DOCUMENT EXTRACT:
★ ★ ★ ★
Going a step further, why should there be tax incentives at all for a product that is wildly popular and seeing adoption even without a tax credit? These credits were introduced back when the field was new and the presumption was some government influence was necessary to jumpstart mass production.
Perhaps one can see it as the inverse of a tax on ICE vehicles without adding a tax? It will be revenue negative for the state but I think the net effect on consumers would be the same?

I guess one could argue that a tax on ICE vehicles are to pay for the externalities of pollution

Taxpayers pay for the tax credit. An ICE tax would be added revenue.
> why should there be tax incentives at all for a product that is wildly popular and seeing adoption even without a tax credit?

To reduce air pollution and combat climate change. To encourage ICE manufacturers to switch.

The point is that the tipping point has already been reached. People who want electric vehicles are going to buy one, with or without the tax credit. Those who don't (e.g. because they can't have a charger where they live) aren't going to be swayed by the tax credit. It's not clear it has any effect on EV adoption anymore.
There's enough people on the fence for $7500 to matter. Car demand is price elastic.
It’s less that they are made in other states. It’s that they used all the resources here then left after making it big. Pull up the ladder after succeeding.
What resources did they “use up”? Also they still manufacture in CA right?
★ ★ ★ ★
ENTRIES PROVIDED:
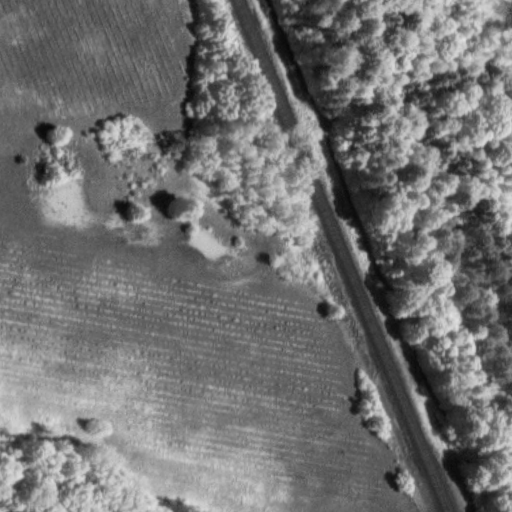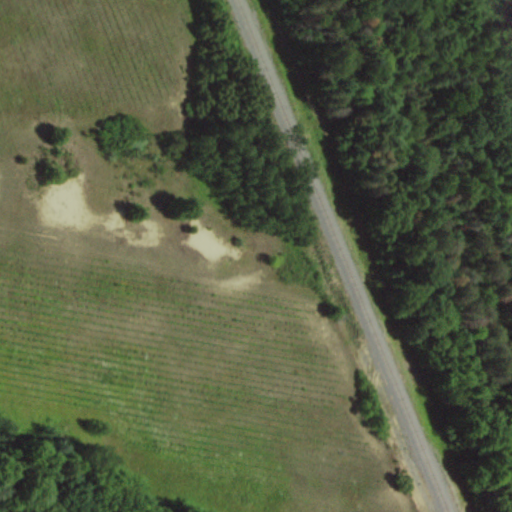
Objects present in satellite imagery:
railway: (340, 256)
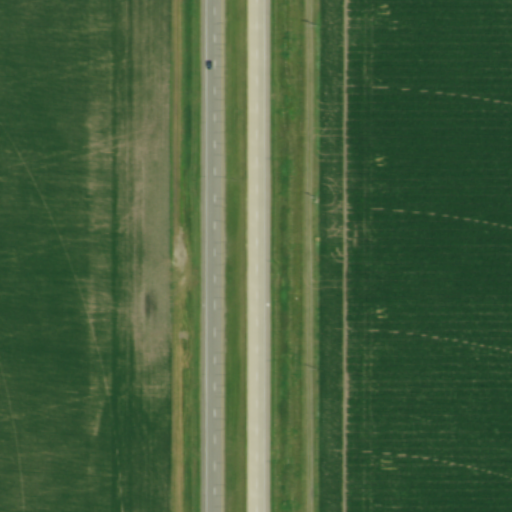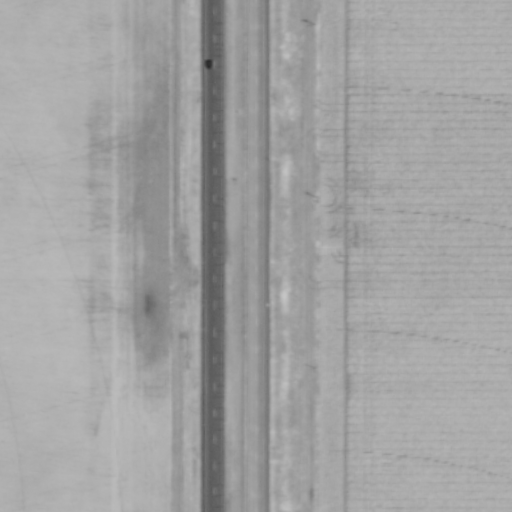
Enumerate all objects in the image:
road: (211, 256)
road: (253, 256)
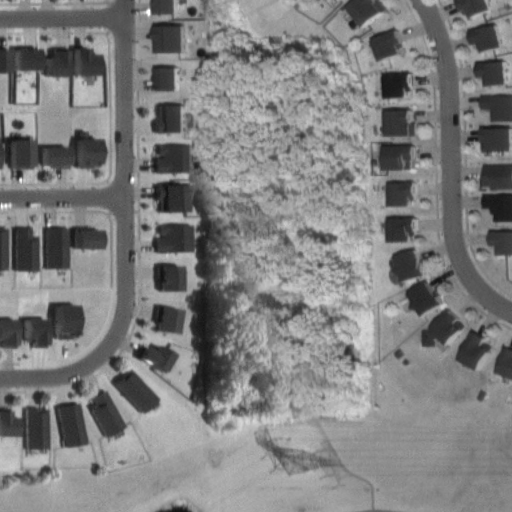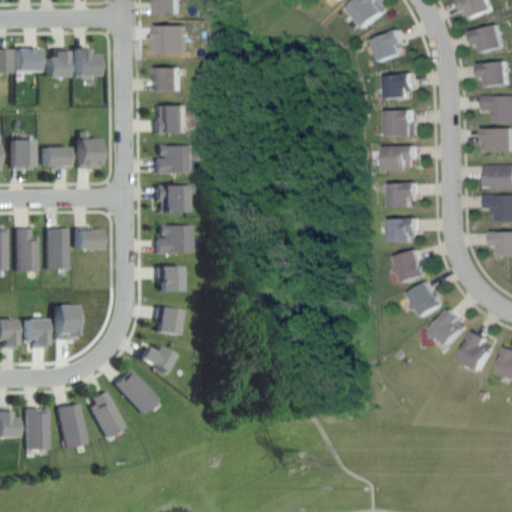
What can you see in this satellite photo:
building: (338, 0)
road: (53, 3)
building: (163, 6)
building: (167, 6)
building: (474, 6)
building: (472, 7)
building: (367, 9)
building: (363, 10)
road: (62, 16)
building: (485, 36)
building: (487, 36)
building: (167, 37)
building: (169, 37)
building: (389, 43)
building: (385, 45)
building: (27, 56)
building: (3, 58)
building: (23, 58)
building: (4, 59)
building: (85, 59)
building: (56, 61)
building: (82, 61)
building: (53, 63)
building: (490, 71)
building: (494, 71)
building: (164, 77)
building: (167, 77)
building: (398, 83)
building: (394, 84)
building: (498, 104)
building: (497, 106)
road: (111, 108)
building: (168, 117)
building: (171, 117)
building: (400, 121)
building: (396, 122)
building: (497, 137)
building: (495, 138)
building: (86, 149)
building: (22, 150)
building: (17, 151)
building: (83, 152)
building: (56, 154)
road: (464, 154)
building: (51, 155)
building: (396, 156)
building: (397, 156)
building: (173, 157)
building: (171, 158)
road: (125, 162)
road: (451, 164)
building: (498, 173)
building: (496, 176)
road: (434, 178)
building: (402, 191)
building: (399, 192)
road: (63, 195)
building: (173, 195)
building: (169, 197)
building: (499, 204)
building: (499, 205)
building: (401, 226)
building: (400, 227)
building: (87, 236)
building: (174, 236)
building: (84, 238)
building: (172, 238)
building: (502, 239)
building: (500, 241)
building: (56, 245)
road: (138, 245)
building: (3, 247)
building: (54, 247)
building: (25, 248)
building: (2, 249)
building: (23, 249)
building: (411, 263)
building: (406, 264)
road: (112, 275)
building: (168, 276)
building: (165, 277)
building: (426, 297)
building: (422, 298)
building: (167, 317)
building: (61, 319)
building: (163, 319)
building: (447, 326)
building: (34, 327)
building: (445, 327)
building: (31, 330)
building: (8, 331)
building: (6, 332)
building: (475, 349)
building: (474, 350)
building: (155, 356)
building: (152, 357)
building: (504, 361)
building: (505, 361)
road: (72, 370)
building: (136, 388)
building: (133, 390)
building: (106, 411)
building: (104, 414)
building: (7, 421)
building: (70, 423)
building: (7, 424)
building: (69, 424)
building: (34, 426)
building: (33, 427)
power tower: (297, 462)
road: (343, 464)
road: (388, 509)
road: (357, 510)
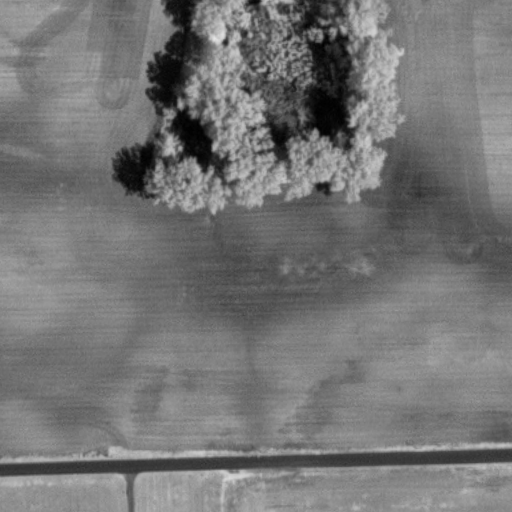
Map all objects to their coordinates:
road: (256, 463)
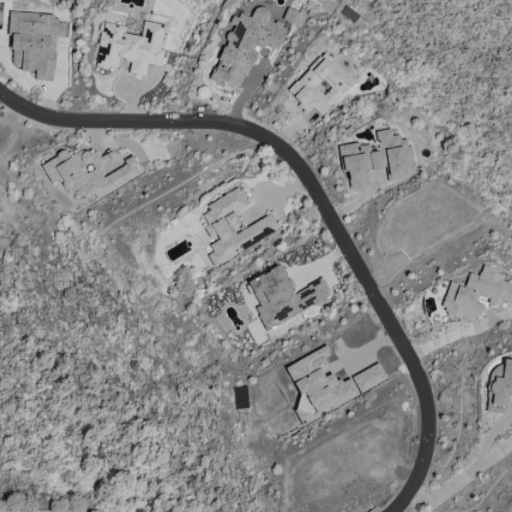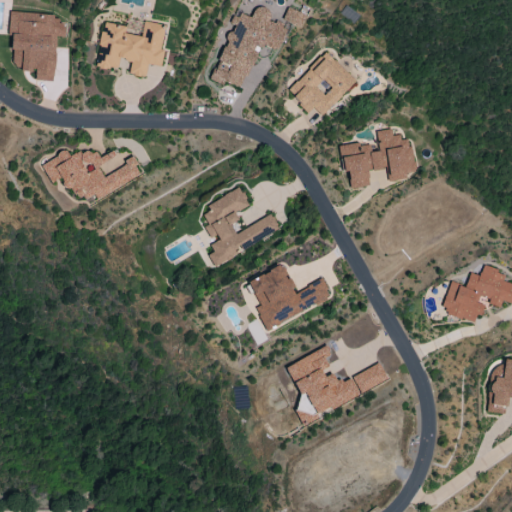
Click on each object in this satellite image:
building: (293, 17)
building: (33, 42)
building: (245, 44)
building: (129, 47)
building: (319, 84)
building: (375, 158)
building: (87, 172)
road: (321, 192)
building: (231, 227)
building: (475, 293)
building: (282, 296)
road: (462, 332)
building: (329, 380)
building: (499, 388)
road: (463, 476)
★ ★ ★ ★
PROMPT 1: According to the EV tax credit discussion, what dollar amount is said to matter to people on the fence?
PROMPT 2: Duplicate the stretch of the EV tax credit discussion from "Perhaps one can" through "EV adoption anymore.".
PROMPT 3: Condense the paragraph of the EV tax credit discussion that begins "The point is that the tipping point" into a shorter version with the same main facts.

RESPONSE 1: $7500

RESPONSE 2:
Perhaps one can see it as the inverse of a tax on ICE vehicles without adding a tax? It will be revenue negative for the state but I think the net effect on consumers would be the same?

I guess one could argue that a tax on ICE vehicles are to pay for the externalities of pollution

Taxpayers pay for the tax credit. An ICE tax would be added revenue.
> why should there be tax incentives at all for a product that is wildly popular and seeing adoption even without a tax credit?

To reduce air pollution and combat climate change. To encourage ICE manufacturers to switch.

The point is that the tipping point has already been reached. People who want electric vehicles are going to buy one, with or without the tax credit. Those who don't (e.g. because they can't have a charger where they live) aren't going to be swayed by the tax credit. It's not clear it has any effect on EV adoption anymore.

RESPONSE 3: The tipping point has been reached. People who want EVs will buy them regardless of the tax credit, and those who don't (e.g. because they can't have a charger where they live) won't be swayed by it, so the credit may no longer affect EV adoption.